> INSTRUCTION:
Convert every line of the material below into a JSON list of strings, with one string per line and blank lines omitted.

## Start

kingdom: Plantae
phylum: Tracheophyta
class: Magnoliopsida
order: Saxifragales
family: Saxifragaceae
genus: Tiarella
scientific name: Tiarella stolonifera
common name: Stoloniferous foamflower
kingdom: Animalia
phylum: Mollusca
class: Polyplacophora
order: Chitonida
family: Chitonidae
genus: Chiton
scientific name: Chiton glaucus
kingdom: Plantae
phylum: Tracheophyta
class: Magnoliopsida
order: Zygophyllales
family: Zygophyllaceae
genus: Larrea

## End

> OUTPUT FOR THIS EXERCISE:
[
  "kingdom: Plantae",
  "phylum: Tracheophyta",
  "class: Magnoliopsida",
  "order: Saxifragales",
  "family: Saxifragaceae",
  "genus: Tiarella",
  "scientific name: Tiarella stolonifera",
  "common name: Stoloniferous foamflower",
  "kingdom: Animalia",
  "phylum: Mollusca",
  "class: Polyplacophora",
  "order: Chitonida",
  "family: Chitonidae",
  "genus: Chiton",
  "scientific name: Chiton glaucus",
  "kingdom: Plantae",
  "phylum: Tracheophyta",
  "class: Magnoliopsida",
  "order: Zygophyllales",
  "family: Zygophyllaceae",
  "genus: Larrea"
]